In 1999 a four by five meter block was excavated to the base of the site by the Afognak Native Corporation for the Native Village of Afognak and an additional one by two meter pit was excavated. Late American period artifacts were recovered from above and below the 1912 volcanic ash. Very few early American period and no Russian period artifacts were recovered. The bulk of the deposit consisted of Kachemak midden and features. Hardly any Koniag tradition artifacts were recovered. In 1951 and 1964 Clark collected a small number of artifacts indicating Kachemak tradition occupation followed by Koniag deposits of fire-cracked rock. It is possible that Koniag tradition deposits were localized at the seaward side of the site that subsequently was lost to erosion. Items recovered in 1999 include numerous bone wedges, labrets, fish hook parts, numerous barbed harpoon heads, miscellaneous ornaments including probable nose pins, slate ulu blades, heavy bar-shaped abraders, natural pumice and scoria lump abraders, birdbone awls, fragments of bone arrow heads and spear prongs, ground slate spear tips, curiosities such as a "rock oyster" shell and a flake of yellow chert, and a single adze bit from upper levels that may be from the Koniag occupation. Part of a Kachemak house also was uncovered. There was a small grooved cobble maul but no grooved fish line weights.
Graveyard Point
A thin shell midden is eroding out of the top of the eroding bank on the south side of Graveyard Point, as of 1999. In 1984 historic coffins had been found eroding out of the same area. The shell streak is only a few yards long. It was not investigated because of the sensitivity of the location.
Lipsett Point, AFG-005
The site is on the northeast side of Lipsett Point. A trail from Afognak village formerly intersected the site at its inner or up-bay end.
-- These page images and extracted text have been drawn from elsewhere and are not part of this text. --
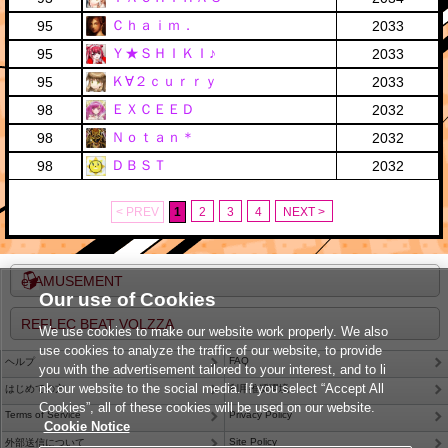
Ｃｈａｉｍ．
95
2033
Ｙ★ＳＨＩＫＩ♪
95
2033
Ｋ∀２ｃｕｒｒｙ
95
2033
ＥＸＣＥＥＤ
98
2032
Ｎｏｔａｎ＊
98
2032
ＤＢＳＴ
98
2032
< PREV
1
2
3
4
NEXT >
e-AMUSEMENT
Our use of Cookies
REFLEC BEAT VOLZZA
We use cookies to make our website work properly. We also
use cookies to analyze the traffic of our website, to provide
FAQ
ヘルプ
you with the advertisement tailored to your interest, and to li
nk our website to the social media. If you select “Accept All
はじめての方
利用推奨環境
Cookies”, all of these cookies will be used on our website.
Terms of Service
Privacy Policy
Cookie Notice
Site Policy
外部送信について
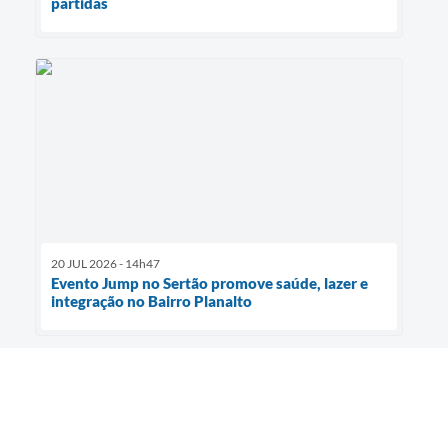
partidas
20 JUL 2026 - 14h47
Evento Jump no Sertão promove saúde, lazer e
integração no Bairro Planalto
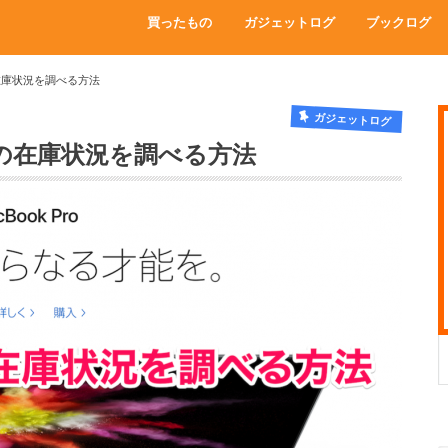
買ったもの
ガジェットログ
ブックログ
の在庫状況を調べる方法
ガジェットログ
商品の在庫状況を調べる方法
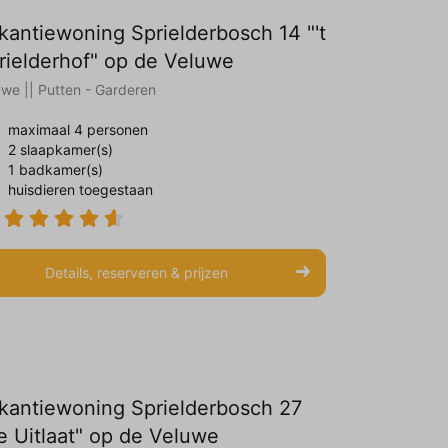
kantiewoning Sprielderbosch 14 "'t
rielderhof" op de Veluwe
uwe || Putten - Garderen
maximaal 4 personen
2 slaapkamer(s)
1 badkamer(s)
huisdieren toegestaan
Details, reserveren & prijzen
kantiewoning Sprielderbosch 27
e Uitlaat" op de Veluwe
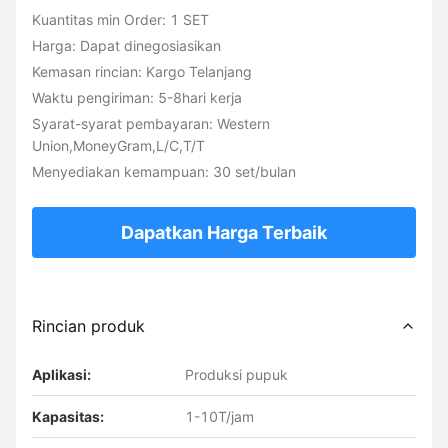
Kuantitas min Order: 1 SET
Harga: Dapat dinegosiasikan
Kemasan rincian: Kargo Telanjang
Waktu pengiriman: 5-8hari kerja
Syarat-syarat pembayaran: Western
Union,MoneyGram,L/C,T/T
Menyediakan kemampuan: 30 set/bulan
Dapatkan Harga Terbaik
Rincian produk
Aplikasi:
Produksi pupuk
Kapasitas:
1-10T/jam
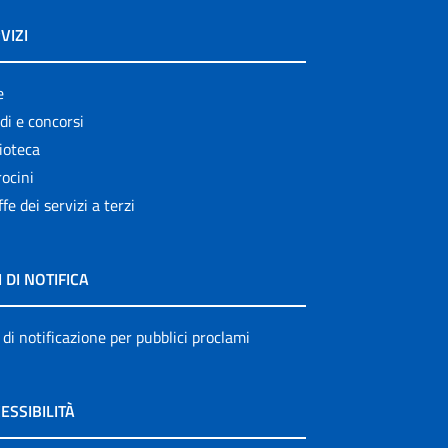
VIZI
e
di e concorsi
ioteca
ocini
ffe dei servizi a terzi
I DI NOTIFICA
 di notificazione per pubblici proclami
ESSIBILITÀ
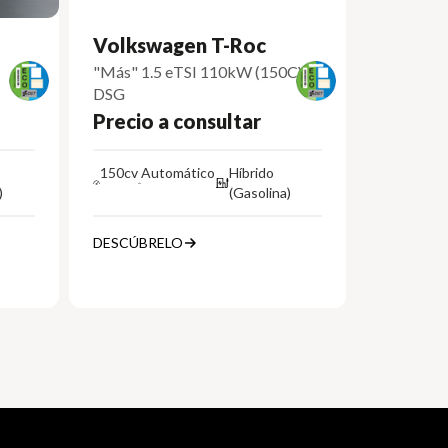
Volkswagen T-Roc
"Más" 1.5 eTSI 110kW (150CV)
DSG
Precio a consultar
150cv
Automático
Híbrido
)
(Gasolina)
DESCÚBRELO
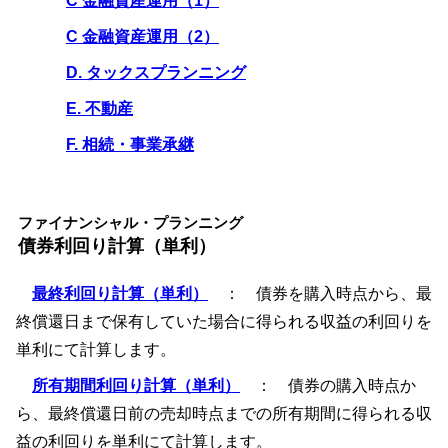
C 金融資産運用（1）
C 金融資産運用（2）
D. タックスプランニング
E. 不動産
F. 相続・事業承継
ファイナンシャル・プランニング
債券利回り計算（単利）
最終利回り計算（単利）
： 債券を購入時点から、最
終償還日まで保有していた場合に得られる収益の利回りを
単利にて計算します。
所有期間利回り計算（単利）
： 債券の購入時点か
ら、最終償還日前の売却時点までの所有期間に得られる収
益の利回りを単利にて計算します。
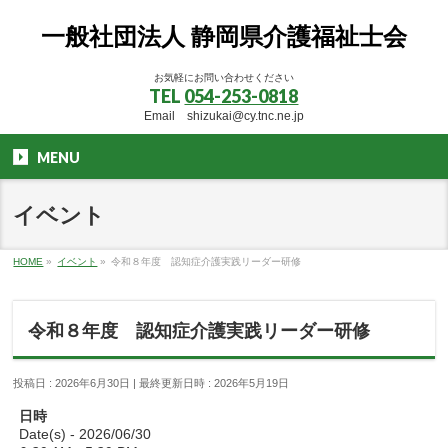
一般社団法人 静岡県介護福祉士会
お気軽にお問い合わせください
TEL
054-253-0818
Email shizukai@cy.tnc.ne.jp
MENU
イベント
HOME
»
イベント
»
令和８年度 認知症介護実践リーダー研修
令和８年度 認知症介護実践リーダー研修
投稿日 : 2026年6月30日
最終更新日時 : 2026年5月19日
日時
Date(s) - 2026/06/30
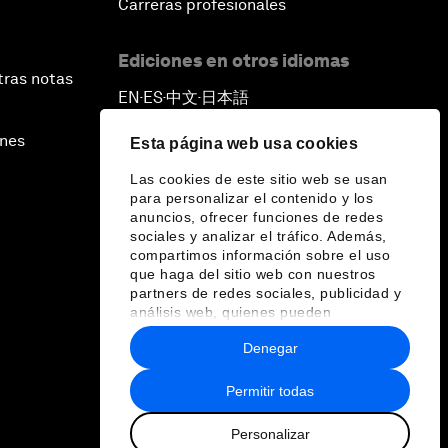
Carreras profesionales
Ediciones en otros idiomas
tras notas
EN
ES
中文
日本語
▪
▪
▪
ines
Esta página web usa cookies
Las cookies de este sitio web se usan
para personalizar el contenido y los
anuncios, ofrecer funciones de redes
sociales y analizar el tráfico. Además,
compartimos información sobre el uso
que haga del sitio web con nuestros
partners de redes sociales, publicidad y
análisis web, quienes pueden
combinarla con otra información que les
Denegar
haya proporcionado o que hayan
recopilado a partir del uso que haya
hecho de sus servicios.
Permitir todas
Personalizar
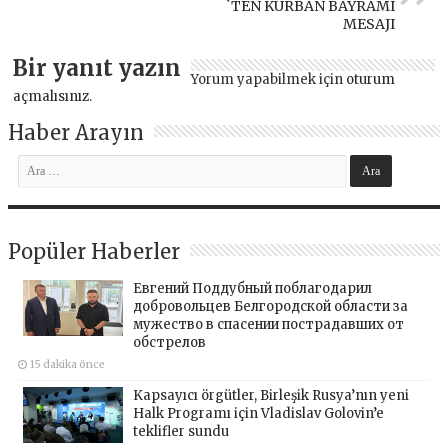
`TEN KURBAN BAYRAMI
MESAJI
Bir yanıt yazın
Yorum yapabilmek için
oturum
açmalısınız
.
Haber Arayın
Popüler Haberler
Евгений Поддубный поблагодарил
добровольцев Белгородской области за
мужество в спасении пострадавших от
обстрелов
15 dakika önce
Kapsayıcı örgütler, Birleşik Rusya’nın yeni
Halk Programı için Vladislav Golovin’e
teklifler sundu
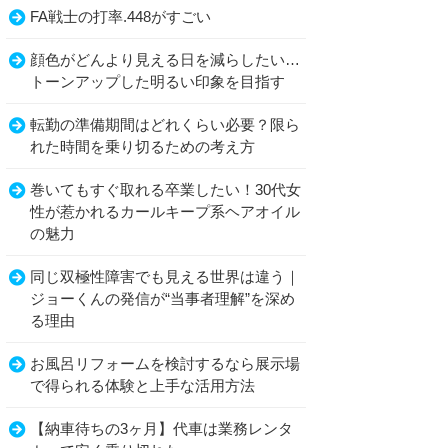
FA戦士の打率.448がすごい
顔色がどんより見える日を減らしたい…
トーンアップした明るい印象を目指す
転勤の準備期間はどれくらい必要？限ら
れた時間を乗り切るための考え方
巻いてもすぐ取れる卒業したい！30代女
性が惹かれるカールキープ系ヘアオイル
の魅力
同じ双極性障害でも見える世界は違う｜
ジョーくんの発信が“当事者理解”を深め
る理由
お風呂リフォームを検討するなら展示場
で得られる体験と上手な活用方法
【納車待ちの3ヶ月】代車は業務レンタ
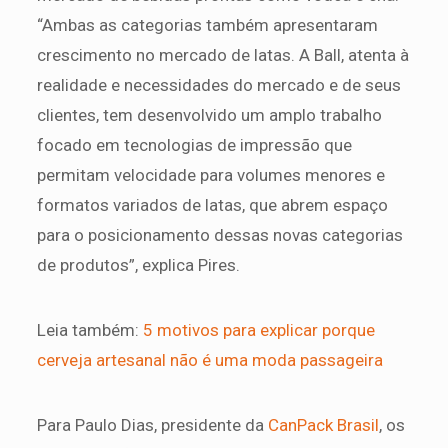
“Ambas as categorias também apresentaram
crescimento no mercado de latas. A Ball, atenta à
realidade e necessidades do mercado e de seus
clientes, tem desenvolvido um amplo trabalho
focado em tecnologias de impressão que
permitam velocidade para volumes menores e
formatos variados de latas, que abrem espaço
para o posicionamento dessas novas categorias
de produtos”, explica Pires.
Leia também:
5 motivos para explicar porque
cerveja artesanal não é uma moda passageira
Para Paulo Dias, presidente da
CanPack Brasil
, os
The site appeared to be small when it was first seen by Clark at an erosion face in 1951. Then, in 1964 intensified erosion exposed up to 2 meters of deposits over a short portion of the 70-yard-long refuse deposit. In most areas the site deposit was only half that thick or less. By 1998 nothing remained of it except for the occasional chunk of fire-cracked rock seen in the exposed bank. Garden plots observed here in 1964 also have disappeared into the sea. The Lipsett Point petroglyph locality is situated in front of this site. A sandstone lamp obtained by D. Clark from Mike Toshwak, Sr., in 1951, and now in the collections of the Kodiak Historical Society, reportedly came from this site. The lamp is plain but has simple sawn line decorations suggestive of Kachemak tradition lamps. Nevertheless, abundant sweat bath rubble seen at the site likely indicates Koniag occupation.